### What is expected
For this exercise, retype the lines from the one that holds "Weekly Health Report" through the one that holds "When a faction is affected by an" in the records below, both included, exactly and without pictures.

### Source information
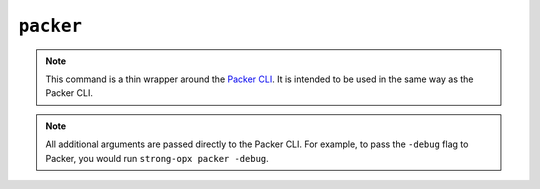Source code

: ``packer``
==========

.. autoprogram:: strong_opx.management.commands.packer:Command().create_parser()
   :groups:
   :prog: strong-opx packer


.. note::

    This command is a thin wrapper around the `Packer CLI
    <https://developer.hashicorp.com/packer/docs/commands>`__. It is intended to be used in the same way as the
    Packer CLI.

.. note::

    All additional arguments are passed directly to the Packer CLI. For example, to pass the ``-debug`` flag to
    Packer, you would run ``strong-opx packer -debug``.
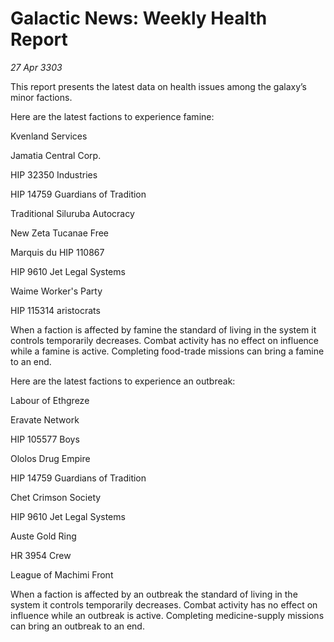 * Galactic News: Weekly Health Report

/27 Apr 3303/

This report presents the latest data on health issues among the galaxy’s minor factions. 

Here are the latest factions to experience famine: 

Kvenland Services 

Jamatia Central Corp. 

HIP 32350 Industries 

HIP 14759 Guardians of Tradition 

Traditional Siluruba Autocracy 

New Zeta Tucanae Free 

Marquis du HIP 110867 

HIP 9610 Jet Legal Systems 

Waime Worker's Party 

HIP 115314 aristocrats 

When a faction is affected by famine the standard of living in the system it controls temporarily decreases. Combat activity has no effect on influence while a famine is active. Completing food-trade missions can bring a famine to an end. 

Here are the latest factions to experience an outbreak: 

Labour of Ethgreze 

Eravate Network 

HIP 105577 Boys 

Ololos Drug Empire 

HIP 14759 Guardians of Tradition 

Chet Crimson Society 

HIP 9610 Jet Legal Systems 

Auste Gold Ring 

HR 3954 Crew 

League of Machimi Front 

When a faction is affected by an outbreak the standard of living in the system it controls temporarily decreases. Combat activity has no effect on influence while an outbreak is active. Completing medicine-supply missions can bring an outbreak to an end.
---
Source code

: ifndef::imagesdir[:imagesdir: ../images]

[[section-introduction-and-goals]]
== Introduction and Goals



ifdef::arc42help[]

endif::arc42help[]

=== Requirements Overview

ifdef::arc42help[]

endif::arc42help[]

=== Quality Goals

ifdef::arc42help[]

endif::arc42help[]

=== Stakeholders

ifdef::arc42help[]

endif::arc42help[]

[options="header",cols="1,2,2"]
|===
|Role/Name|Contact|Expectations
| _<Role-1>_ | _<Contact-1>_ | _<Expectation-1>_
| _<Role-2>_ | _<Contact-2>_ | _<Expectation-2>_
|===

### Task result
 * Galactic News: Weekly Health Report

/27 Apr 3303/

This report presents the latest data on health issues among the galaxy’s minor factions. 

Here are the latest factions to experience famine: 

Kvenland Services 

Jamatia Central Corp. 

HIP 32350 Industries 

HIP 14759 Guardians of Tradition 

Traditional Siluruba Autocracy 

New Zeta Tucanae Free 

Marquis du HIP 110867 

HIP 9610 Jet Legal Systems 

Waime Worker's Party 

HIP 115314 aristocrats 

When a faction is affected by famine the standard of living in the system it controls temporarily decreases. Combat activity has no effect on influence while a famine is active. Completing food-trade missions can bring a famine to an end. 

Here are the latest factions to experience an outbreak: 

Labour of Ethgreze 

Eravate Network 

HIP 105577 Boys 

Ololos Drug Empire 

HIP 14759 Guardians of Tradition 

Chet Crimson Society 

HIP 9610 Jet Legal Systems 

Auste Gold Ring 

HR 3954 Crew 

League of Machimi Front 

When a faction is affected by an outbreak the standard of living in the system it controls temporarily decreases. Combat activity has no effect on influence while an outbreak is active. Completing medicine-supply missions can bring an outbreak to an end.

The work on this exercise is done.